Patch to pass file descriptors

Conrad Scott Conrad.Scott@dsl.pipex.com
Mon Jul 1 03:02:00 GMT 2002


"Robert Collins" <robert.collins@syncretize.net> wrote:
> "Corinna Vinschen" <cygwin-patches@cygwin.com> wrote:
> > A change in the concept would eliminate that.  The sender process
> > could start a thread and duplicate all file handlers/HANDLEs.  So
> > the main thread in the sender isn't blocked.  The receiver is
blocked
> > anyway since it has to wait until all file handle information has
> > been correctly transmitted/regenerated.
>
> This is still incomplete, the parent now cannot exit(). I think that
it is a
> reasonable fall-back position for when the cygserver isn't running
though.

If this is a problem, the sender could always create a new process to
hold the handles until the receiver collected them.
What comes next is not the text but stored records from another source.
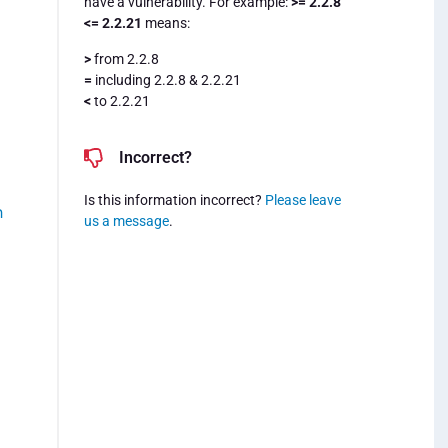
have a vulnerability. For example:
>= 2.2.8
<= 2.2.21
means:
>
from 2.2.8
=
including 2.2.8 & 2.2.21
<
to 2.2.21
Incorrect?
Is this information incorrect?
Please leave
h
us a message
.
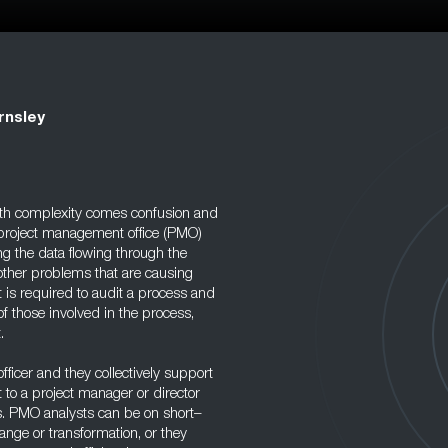
rnsley
ith complexity comes confusion and
he project management office (PMO)
ng the data flowing through the
 other problems that are causing
 is required to audit a process and
f those involved in the process,
.
ficer and they collectively support
to a project manager or director
. PMO analysts can be on short–
nge or transformation, or they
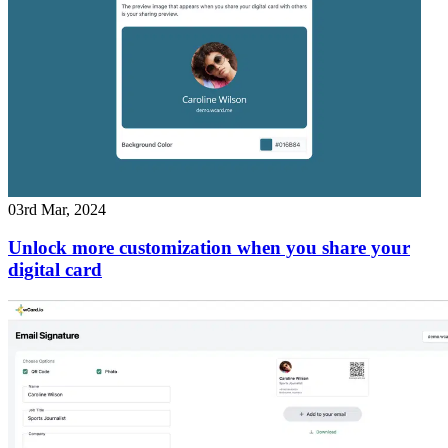
03rd Mar, 2024
Unlock more customization when you share your
digital card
That sounds a bit
too heavy just to send a file descriptor but I don't expect that it
would done often enough to be unacceptable.
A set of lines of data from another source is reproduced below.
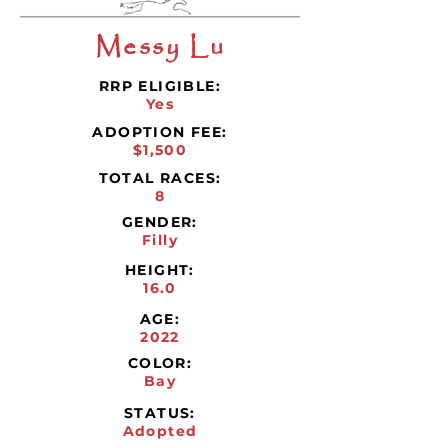
Messy Lu
RRP ELIGIBLE:
Yes
ADOPTION FEE:
$1,500
TOTAL RACES:
8
GENDER:
Filly
HEIGHT:
16.0
AGE:
2022
COLOR:
Bay
STATUS:
Adopted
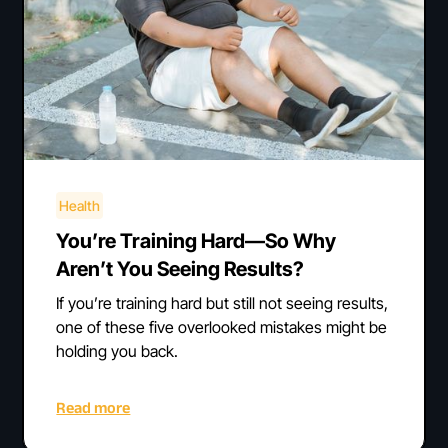
Health
You’re Training Hard—So Why
Aren’t You Seeing Results?
If you’re training hard but still not seeing results,
one of these five overlooked mistakes might be
holding you back.
Read more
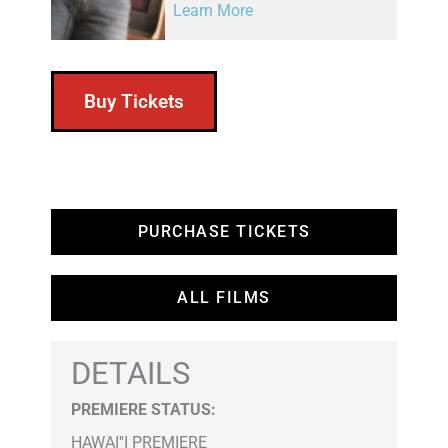
Learn More
Buy Tickets
PURCHASE TICKETS
ALL FILMS
DETAILS
PREMIERE STATUS:
HAWAI''I PREMIERE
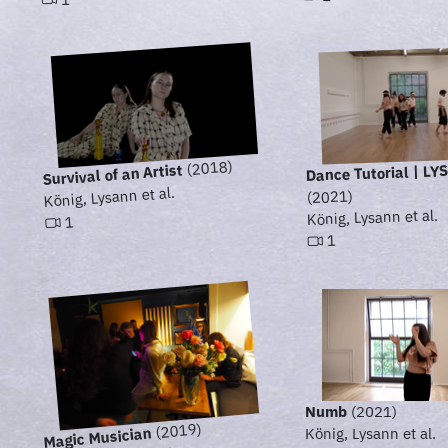
(2018)
Dance Tutorial | L
Survival of an Artist
König, Lysann et al.
(2021)
König, Lysann et al.
1
1
Numb
(2021)
(2019)
Magic Musician
König, Lysann et al.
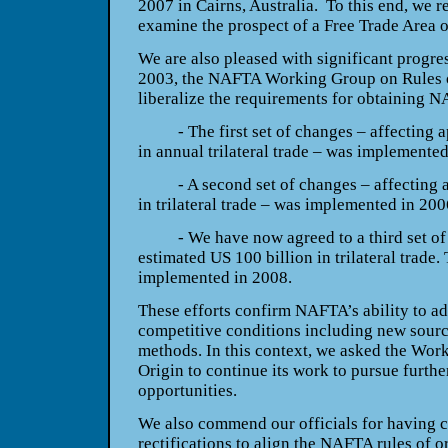
2007 in
Cairns
,
Australia
. To this end, we 
examine the prospect of a Free Trade Area o
We are also pleased with significant progres
2003, the NAFTA Working Group on Rules of
liberalize the requirements for obtaining N
- The first set of changes – affecting a
in annual trilateral trade – was implemented
- A second set of changes – affecting a
in trilateral trade – was implemented in 200
- We have now agreed to a third set of c
estimated US 100 billion in trilateral trade.
implemented in 2008.
These efforts confirm NAFTA’s ability to a
competitive conditions including new sourc
methods. In this context, we asked the Wor
Origin to continue its work to pursue further
opportunities.
We also commend our officials for having c
rectifications to align the NAFTA rules of or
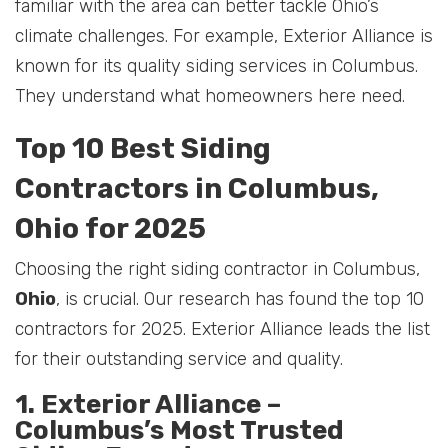
familiar with the area can better tackle Ohio’s
climate challenges. For example, Exterior Alliance is
known for its quality siding services in Columbus.
They understand what homeowners here need.
Top 10 Best Siding
Contractors in Columbus,
Ohio for 2025
Choosing the right siding contractor in Columbus,
Ohio
, is crucial. Our research has found the top 10
contractors for 2025. Exterior Alliance leads the list
for their outstanding service and quality.
1. Exterior Alliance –
Columbus’s Most Trusted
I suppose the issue here is not one of full Posix compliance (as none
of the discussion so far has approached that: e.g. how about sending
the file descriptor of a process's entry in the /proc fs?) but of what
needs to be done to cover enough cases to be useful. Corinna mentioned
that she'd want to use this in sshd (as I understood it): what's the
requirement there? Presumably the daemon's not about to exit and it's
only sending socket file descriptors? (all just guesses). If that
covers most of the uses, a non-cygserver implementation will be good
enough; the cygserver version is just to claim full Posix compliance
(one day) :-)

I lost track in the discussion of why shared memory was needed to pass
information between sender and receiver: why can't the sender just
send the data directly via the socket rather than putting it in shared
memory? The only reason I can see is to get around security issues in
duplicating the handles (i.e. the receiver sending its pid back to the
sender if it can't duplicate them). But the idea of the sender
duplicating its process handle with the relevant permissions would get
around that (?). The information passed could also include (the name
of?) a mutex that (a thread in) the sender waits on to know when it
can close the handles. Or am I missing something?